Overview
Overview
This project builds a production-grade machine learning system to predict Customer Lifetime Value (CLTV) in the insurance domain.
The system processes structured customer data, engineers domain-specific features, and trains a stacked ensemble model (LightGBM, XGBoost, CatBoost with Ridge stacking) to generate high-quality predictions.
It is designed not just as a model, but as a complete end-to-end ML pipeline including preprocessing, feature engineering, training, evaluation, inference, and reporting.
Problem Statement
Insurance companies struggle to identify which customers generate the most long-term value.
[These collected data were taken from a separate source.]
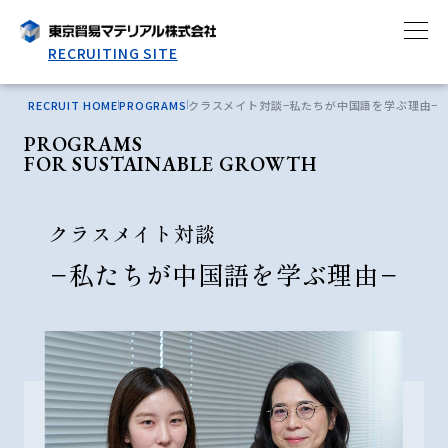
RECRUITING SITE
RECRUIT HOME
PROGRAMS
クラスメイト対談−私たちが中国語を学ぶ理由−
PROGRAMS
FOR SUSTAINABLE GROWTH
クラスメイト対談
−私たちが中国語を学ぶ理由−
Without CLTV prediction:
- Marketing budgets are allocated inefficiently across low-value customers
- High-value customers churn without targeted intervention
- Pricing and underwriting decisions ignore long-term profitability
This results in wasted acquisition spend, preventable revenue loss, and suboptimal business strategy.
The core problem is the lack of a data-driven system to quantify and predict customer lifetime value at an individual level.
Results and Impact
The system achieved an R² score of 0.1605 using a stacked ensemble approach, delivering a 43% performance improvement over individual base models.
Business Impact
- Enables customer segmentation into value tiers (Top 10%, mid-tier, low-value)
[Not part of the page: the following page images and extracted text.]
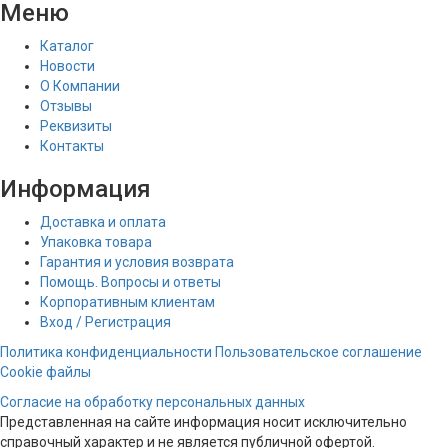
Меню
Каталог
Новости
О Компании
Отзывы
Реквизиты
Контакты
Информация
Доставка и оплата
Упаковка товара
Гарантия и условия возврата
Помощь. Вопросы и ответы
Корпоративным клиентам
Вход / Регистрация
Политика конфиденциальности
Пользовательское соглашение
Cookie файлы
Согласие на обработку персональных данных
Представленная на сайте информация носит исключительно
справочный характер и не является публичной офертой.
- Improves marketing ROI by enabling value-based targeting (estimated +15–25%)
- Reduces high-value customer churn through proactive retention strategies (10–20% potential reduction)
- Increases cross-sell conversion by identifying high-potential customers (20–35% improvement)
- Optimizes acquisition strategies by evaluating channels based on customer value, not volume
Key Insight
Multi-policy customers generate 2.4× higher lifetime value than single-policy customers, providing a clear direction for retention and upselling strategies.
Key Highlights
- Leakage-safe cross-validation pipeline
- Advanced feature engineering (22 derived features)
- Multi-model ensemble with Ridge stacking
- Config-driven and reproducible system
- Business-focused outputs for decision-making
This project demonstrates a real-world ML system that bridges technical modeling and business impact.